Later this month, a major report assessing the pros and cons of 11 proposed mainstream hydro-dams in the lower Mekong region will be publicized by the Mekong River Commission. The report will include information about two hydro-dams across the Mekong River in Kratie and Stung Treng provinces.
Although no decision has been made by the Cambodian government on the proposals, local people know little about the plans and are concerned their voices will be left out.
Sours Ve, a 38-year-old farmer and guest house operator in Sambor district, is among them. On a recent morning, she said goodbye to a group of tourists from the US, who had staid with her under a home stay system. The community-based tourism project has boosted her annual income, but she says she's worried she'll lose her home if a dam is built across the river here.
In 2007, a Chinese survey team arrived at her house and placed a concrete marker on her property. Were the megadam to go forward, it will fall directly across her property, creating behind it a 86-kilometer-long reservoir.
“I asked them what they were surveying, and they told me that they were going to build a hydrodam, and they put in this post on my land,” she said, standing over the marker behind her wooden stilt house after the tourists had gone.

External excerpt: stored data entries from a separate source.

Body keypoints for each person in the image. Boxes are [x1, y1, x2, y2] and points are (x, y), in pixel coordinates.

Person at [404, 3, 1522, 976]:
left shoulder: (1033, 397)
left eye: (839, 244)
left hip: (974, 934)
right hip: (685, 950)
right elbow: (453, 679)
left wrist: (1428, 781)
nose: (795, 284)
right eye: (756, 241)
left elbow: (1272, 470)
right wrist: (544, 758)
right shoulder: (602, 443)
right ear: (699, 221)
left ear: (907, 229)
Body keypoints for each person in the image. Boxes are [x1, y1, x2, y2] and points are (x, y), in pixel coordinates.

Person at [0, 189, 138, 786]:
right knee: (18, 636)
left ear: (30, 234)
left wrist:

“We learned that this was a study by a hydrodam construction company, but whether they will build the dam or not, we don't know,” she said. “And our people started to worry, not knowing when the dam will be built.”
Government officials say it is premature for anyone to worry about a dam here. They say the 18-kilometer dam that has been proposed for Sambor is only one of several options they will discuss in coming meetings.

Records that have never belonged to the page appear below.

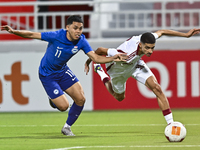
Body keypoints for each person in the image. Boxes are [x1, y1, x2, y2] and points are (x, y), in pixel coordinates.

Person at [1, 15, 127, 136]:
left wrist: (113, 58)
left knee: (81, 99)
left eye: (80, 28)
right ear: (68, 27)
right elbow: (32, 34)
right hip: (47, 74)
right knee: (63, 106)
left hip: (62, 71)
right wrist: (13, 31)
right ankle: (53, 100)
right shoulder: (56, 36)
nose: (78, 31)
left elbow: (95, 57)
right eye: (75, 28)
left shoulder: (82, 41)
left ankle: (67, 127)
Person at [85, 28, 200, 125]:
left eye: (152, 47)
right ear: (140, 45)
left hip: (135, 64)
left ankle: (171, 124)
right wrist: (88, 61)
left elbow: (162, 32)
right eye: (147, 48)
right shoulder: (124, 53)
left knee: (157, 88)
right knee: (119, 97)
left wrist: (185, 35)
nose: (150, 51)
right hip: (117, 71)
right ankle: (100, 72)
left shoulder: (147, 39)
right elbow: (99, 50)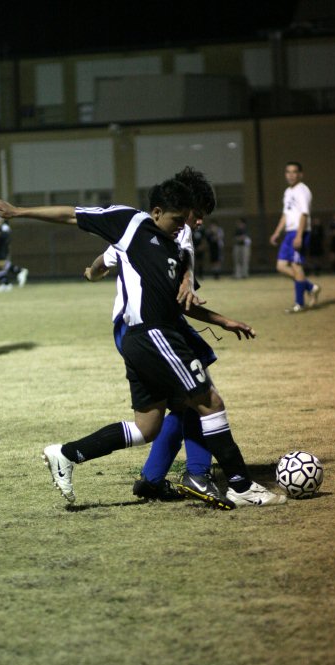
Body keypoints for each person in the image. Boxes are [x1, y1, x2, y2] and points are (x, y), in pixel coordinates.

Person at [0, 182, 286, 509]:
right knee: (208, 401)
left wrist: (224, 320)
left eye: (189, 221)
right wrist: (18, 211)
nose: (185, 227)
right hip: (155, 335)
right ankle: (238, 484)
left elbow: (182, 303)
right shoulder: (130, 222)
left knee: (147, 426)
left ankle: (66, 454)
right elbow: (72, 215)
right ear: (156, 212)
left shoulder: (177, 250)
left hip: (148, 339)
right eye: (180, 220)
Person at [86, 167, 240, 509]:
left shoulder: (158, 228)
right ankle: (196, 474)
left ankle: (155, 478)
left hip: (150, 324)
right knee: (199, 397)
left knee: (187, 400)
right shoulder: (164, 230)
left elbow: (107, 257)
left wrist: (94, 271)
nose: (198, 222)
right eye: (197, 215)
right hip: (144, 326)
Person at [269, 162, 320, 313]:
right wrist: (277, 232)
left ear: (300, 174)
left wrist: (299, 235)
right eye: (288, 172)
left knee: (297, 267)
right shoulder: (287, 191)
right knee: (281, 266)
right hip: (289, 233)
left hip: (300, 232)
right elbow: (286, 214)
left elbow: (304, 214)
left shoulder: (302, 190)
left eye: (294, 172)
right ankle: (311, 287)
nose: (291, 175)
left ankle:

The proposed dam, currently being studied by China Southern Power Grid, is one of 11 dams being considered by lower Mekong countries Cambodia, Laos and Thailand. Experts say these dams can be more problematic than their upper Mekong cousins, because down here, the land is flat, which require giant dams and reservoirs.
Critics say the dams will do more than put people like Sours Ve off their land. They can also be damaging to fisheries and the river's ecology. In Sambor district, there is little information, but plenty of concern.
“We heard rumors that if it is built, it will be massive, and 56 meters tall,” said Sours Ve, who recently traveled to Phnom Penh to learn more about the project and to Ratanakkiri province to see the effects of a Vietnamese dam on the Sesan river.
She is among the most informed people in her community.
“We know that if the project goes ahead, we'll have to relocate,” she said. “And we locals became worried because we don't know when they'll come, and no one can give us an answer.”
Ith Praing, a secretary of state for the Ministry of Industry, Mines and Energy, said concerns like these are so far unfounded. Sambor's potential for a dam has been studied since at least 1964, he said, so this is only the latest study.
“And up until now we haven’t made any decision on the proposal, pending [a more comprehensive] study, to decide whether there is really hydropower potential and what the [negative] impacts are,” he said.
Kratie Governor Kham Khoeun told VOA Khmer he was aware of the study, but not the extent of it. He agreed that concerns right now are premature because studies on ongoing.
At the Sambor district fish market, which according to maps would sit just below the proposed megadam, little is known about the study.
A 33-year-old fish monger who gave her name as Adik said she'd never heard of it.
Nearby, 54-year-old vendor Nhoung Sokkhim said she'd seen the Chinese during the field study in 2007, but knew little more.
“I saw the Chinese come with their machines, but I haven't seen any construction,” she said. “I only saw them bringing metallic devices further up near the pagoda. There was no explanation of what is going on. No one knows, not even the local authorities.”
Indeed, Sambor District Chief Heng Sotha told VOA Khmer all he knew about the proposal came from local people.
“I am unaware of the details of the plan,” he said. “There are no official documents informing me about this.”
Ith Praing said there was no need to worry that people's input would not be part of the decision. The government plans to take the proposal's negative impacts very seriously, he said, adding that local authorities have in the past been invited to Phnom Penh to discuss the dam.
As proposed, according to a draft report of the Mekong River Commission, the Sambor hydrodam would flood 620 square kilometers, including 3,369 hectares of agricultural land and be operational by 2020.
For Sours Ve, the trade-off won't be worth it.
“These days, we no longer want electricity if it means having to relocate,” she said.
“It's possible for us to move, but what about the bones of our ancestors? They'll be flooded, and nothing will remain.”